In the doc it says:
If an experiment spans multiple kernel launches, it is recommended
that threads between kernel launches be given the same seed, and sequence
numbers be assigned in a monotonically increasing way
This is how I’m doing it in a simulation kernel:
template <typename RNG>
__global__ void initCurand(RNG* state, int seq_offset) {
int idx = blockIdx.x * blockDim.x + threadIdx.x;
if(idx >= NS)
return ;
curand_init(1984, idx + seq_offset, 0, &state[idx]);
}
In the main simulation step function:
int NS = 1000; // number of parallel streams i.e. random generators I need
cudaMalloc(&d_state, NS * sizeof(RNG));
......
for (int iter = 0; ; ++iter) {
// Initialize curand states
initCurand<<<blocksPerGrid, threadsPerBlock>>>(d_state, NS * iter);
When using xorwow, I believe I’m getting streams with correlation between them. It fails PractRand test only after 64MB of data. Philox and MRG32 generators seem okay.
Here’s a link to full running code: Sep 12 7:42 PM - Codeshare
I tested with nvcc 12.2, gcc 11.4.
Edit: the tests it fails are follows:
length= 64 megabytes (2^26 bytes), time= 8.3 seconds
Test Name Raw Processed Evaluation
[Low8/32]BRank(12):768(1) R= +2628 p~= 2.9e-792 FAIL !!!!!!!
[Low1/32]BRank(12):384(1) R= +4695 p~= 2e-1414 FAIL !!!!!!!!
...and 140 test result(s) without anomalies

#### Excerpted data
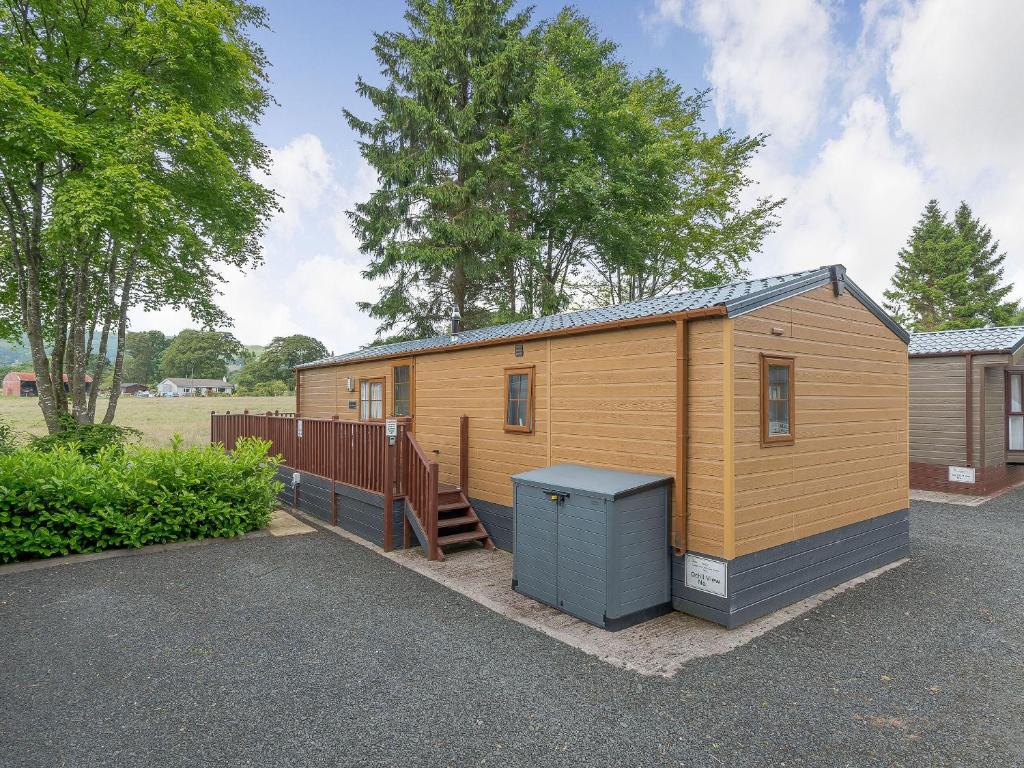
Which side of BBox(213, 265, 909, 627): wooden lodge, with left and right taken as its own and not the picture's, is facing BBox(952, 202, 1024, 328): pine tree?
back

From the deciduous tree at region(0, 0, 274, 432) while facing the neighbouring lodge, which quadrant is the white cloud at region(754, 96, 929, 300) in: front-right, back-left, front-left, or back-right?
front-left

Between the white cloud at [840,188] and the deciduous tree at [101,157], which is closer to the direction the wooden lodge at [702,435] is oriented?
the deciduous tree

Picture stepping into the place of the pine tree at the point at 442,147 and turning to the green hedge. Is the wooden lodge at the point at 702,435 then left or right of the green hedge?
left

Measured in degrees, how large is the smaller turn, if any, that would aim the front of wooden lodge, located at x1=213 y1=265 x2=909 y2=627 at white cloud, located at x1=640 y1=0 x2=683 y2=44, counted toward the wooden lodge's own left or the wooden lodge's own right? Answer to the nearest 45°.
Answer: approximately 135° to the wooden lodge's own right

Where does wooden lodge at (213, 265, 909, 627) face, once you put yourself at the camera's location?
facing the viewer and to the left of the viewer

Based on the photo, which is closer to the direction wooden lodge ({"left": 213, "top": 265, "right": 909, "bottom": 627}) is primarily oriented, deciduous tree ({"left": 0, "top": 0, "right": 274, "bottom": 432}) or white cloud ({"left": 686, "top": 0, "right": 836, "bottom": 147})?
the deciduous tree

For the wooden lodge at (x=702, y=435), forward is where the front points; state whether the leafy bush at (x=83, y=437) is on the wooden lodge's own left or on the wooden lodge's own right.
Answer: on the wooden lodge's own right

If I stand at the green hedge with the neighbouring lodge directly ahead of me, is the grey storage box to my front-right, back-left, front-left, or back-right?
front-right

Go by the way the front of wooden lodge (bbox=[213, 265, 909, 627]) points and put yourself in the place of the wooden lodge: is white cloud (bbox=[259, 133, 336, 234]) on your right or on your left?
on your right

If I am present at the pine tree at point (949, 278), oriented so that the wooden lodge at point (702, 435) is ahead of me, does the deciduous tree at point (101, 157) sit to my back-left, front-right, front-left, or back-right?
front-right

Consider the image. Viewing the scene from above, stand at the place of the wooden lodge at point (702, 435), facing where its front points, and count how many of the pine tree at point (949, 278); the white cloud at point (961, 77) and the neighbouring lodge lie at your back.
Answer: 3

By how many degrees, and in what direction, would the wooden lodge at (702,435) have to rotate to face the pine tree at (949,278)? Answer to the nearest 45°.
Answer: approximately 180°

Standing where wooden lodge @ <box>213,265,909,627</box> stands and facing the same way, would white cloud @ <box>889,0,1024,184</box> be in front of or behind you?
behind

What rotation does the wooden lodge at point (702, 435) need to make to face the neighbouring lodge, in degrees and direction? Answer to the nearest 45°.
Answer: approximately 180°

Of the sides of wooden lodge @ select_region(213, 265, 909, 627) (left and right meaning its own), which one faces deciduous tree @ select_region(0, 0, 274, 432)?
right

* * *

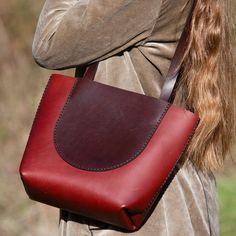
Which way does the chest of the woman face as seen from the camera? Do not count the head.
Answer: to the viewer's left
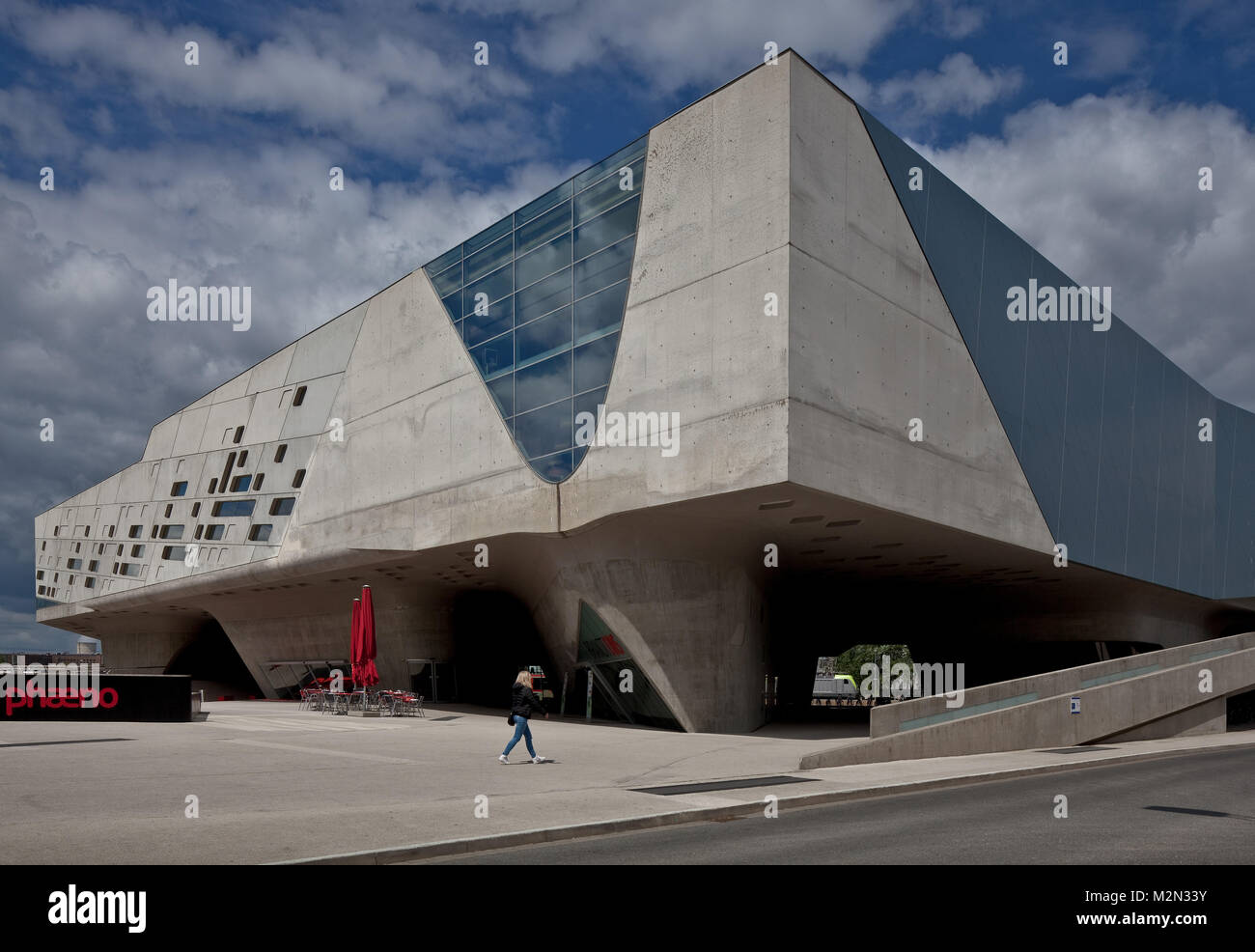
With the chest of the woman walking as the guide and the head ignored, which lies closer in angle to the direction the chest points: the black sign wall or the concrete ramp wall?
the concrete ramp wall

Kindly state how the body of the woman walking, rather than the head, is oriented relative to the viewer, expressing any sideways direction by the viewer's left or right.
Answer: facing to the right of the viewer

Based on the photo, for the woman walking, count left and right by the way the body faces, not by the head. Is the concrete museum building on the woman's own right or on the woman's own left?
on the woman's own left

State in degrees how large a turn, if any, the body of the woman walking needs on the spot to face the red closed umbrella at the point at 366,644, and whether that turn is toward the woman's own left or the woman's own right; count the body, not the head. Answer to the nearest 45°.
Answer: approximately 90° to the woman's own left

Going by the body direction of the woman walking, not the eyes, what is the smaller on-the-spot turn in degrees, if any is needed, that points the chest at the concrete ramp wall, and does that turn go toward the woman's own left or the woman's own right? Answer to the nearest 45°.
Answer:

...

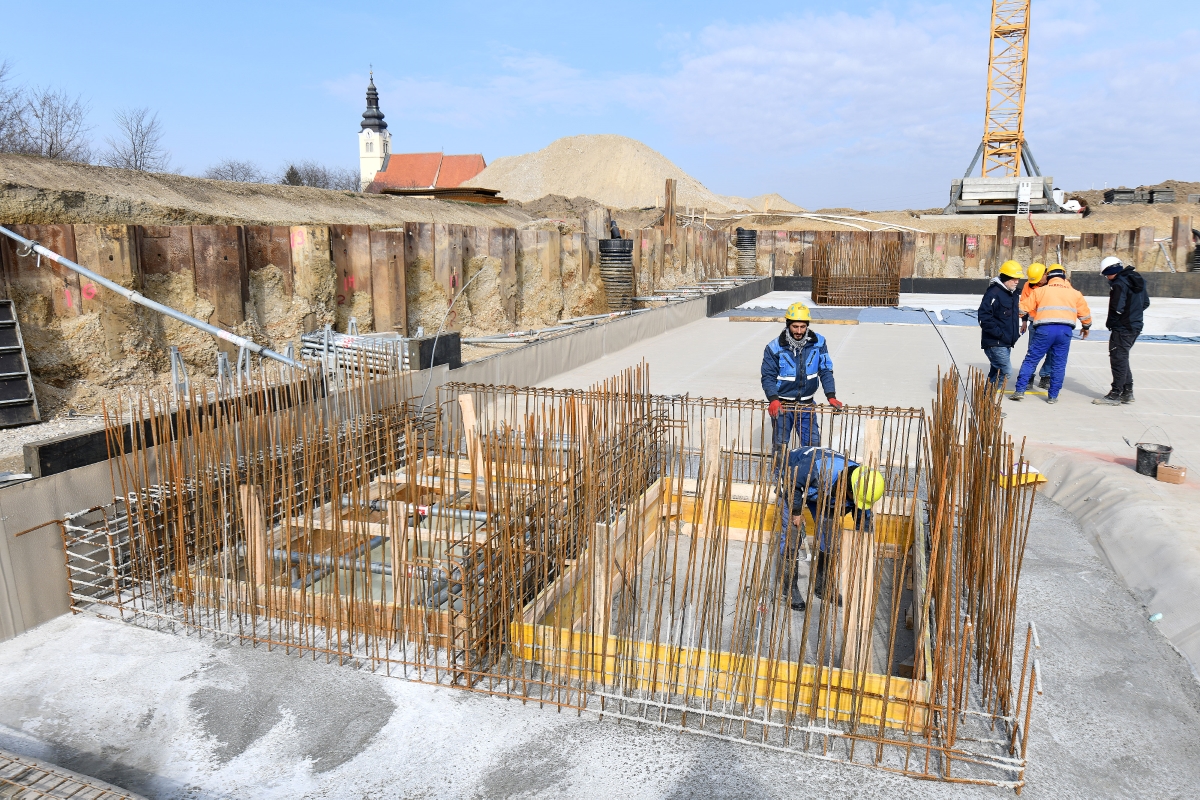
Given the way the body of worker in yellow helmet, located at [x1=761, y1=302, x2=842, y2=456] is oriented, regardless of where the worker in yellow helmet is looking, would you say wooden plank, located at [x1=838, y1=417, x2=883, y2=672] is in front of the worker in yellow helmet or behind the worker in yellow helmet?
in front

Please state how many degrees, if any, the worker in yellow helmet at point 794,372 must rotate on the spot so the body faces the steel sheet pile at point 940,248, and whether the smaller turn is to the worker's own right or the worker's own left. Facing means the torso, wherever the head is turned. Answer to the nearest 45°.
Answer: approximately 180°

#### Work task A
Retype the part of the curand thread that opens with the words containing "Here’s a link" and closes with "2e-1414 FAIL !!!!!!!!".
#### Work task B
Pick out every line of the records that holds the word "yourself", and copy each one. Case counts.

#### Exercise answer A
Here’s a link to full running code: Sep 12 7:42 PM - Codeshare
I tested with nvcc 12.2, gcc 11.4.
Edit: the tests it fails are follows:
length= 64 megabytes (2^26 bytes), time= 8.3 seconds
Test Name Raw Processed Evaluation
[Low8/32]BRank(12):768(1) R= +2628 p~= 2.9e-792 FAIL !!!!!!!
[Low1/32]BRank(12):384(1) R= +4695 p~= 2e-1414 FAIL !!!!!!!!

#### Exercise answer B
Where does wooden lodge at (213, 265, 909, 627) face, once you put yourself at the camera's location?
Go by the way the front of wooden lodge (bbox=[213, 265, 909, 627]) points and put yourself in the place of the wooden lodge: is white cloud (bbox=[259, 133, 336, 234]) on your right or on your left?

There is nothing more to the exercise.